The input
==============================
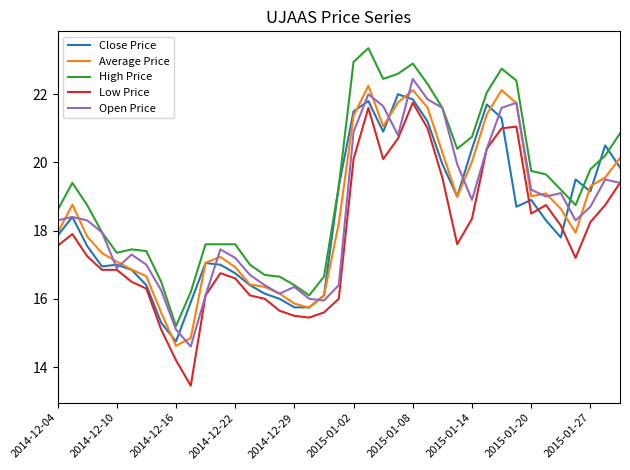

What is the maximum value for High Price?

23.4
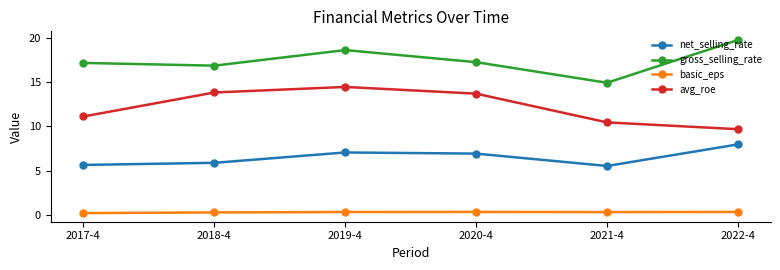

How many lines are shown in the chart?

4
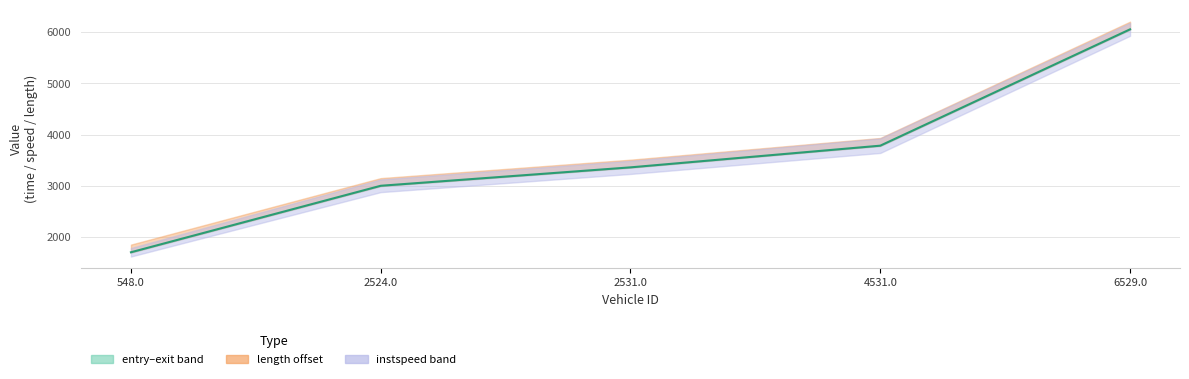

What is the difference between the values at 4531.0 and 2524.0?

784.4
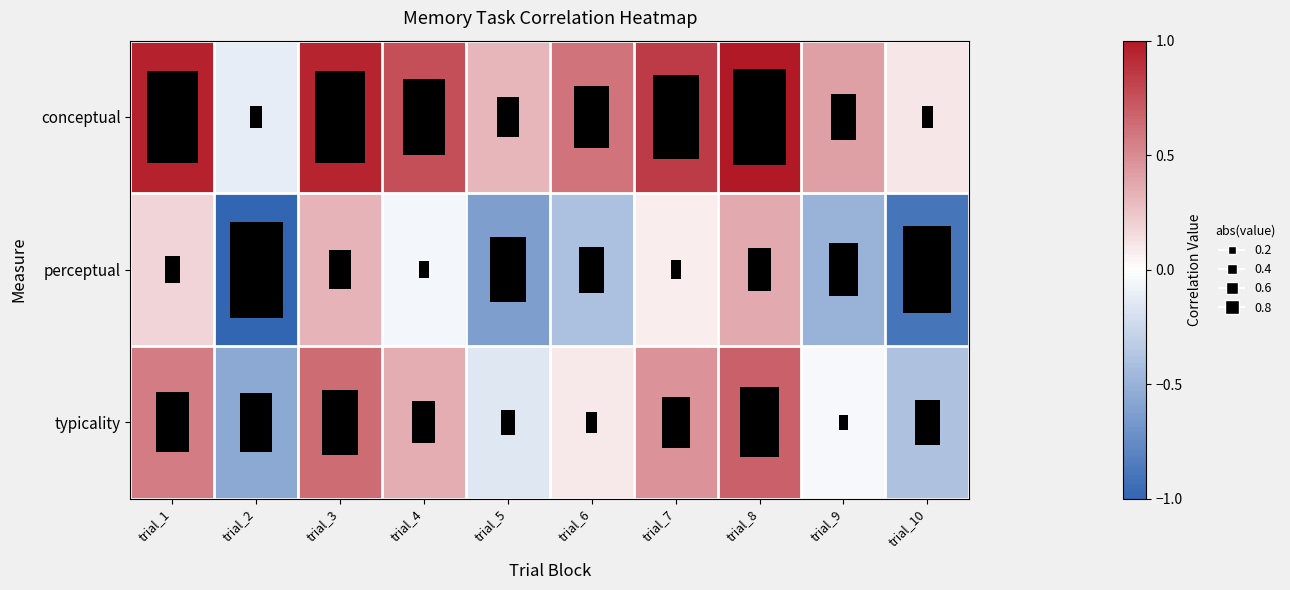

Rank the series by their average value, from lowest to highest.

perceptual, typicality, conceptual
==============================
What needs to be done
Reproduce the lines above word for word, leaving out the pictures.

Task solution
What is the maximum value for High Price?

23.4

How many lines are shown in the chart?

4

What is the difference between the values at 4531.0 and 2524.0?

784.4

Rank the series by their average value, from lowest to highest.

perceptual, typicality, conceptual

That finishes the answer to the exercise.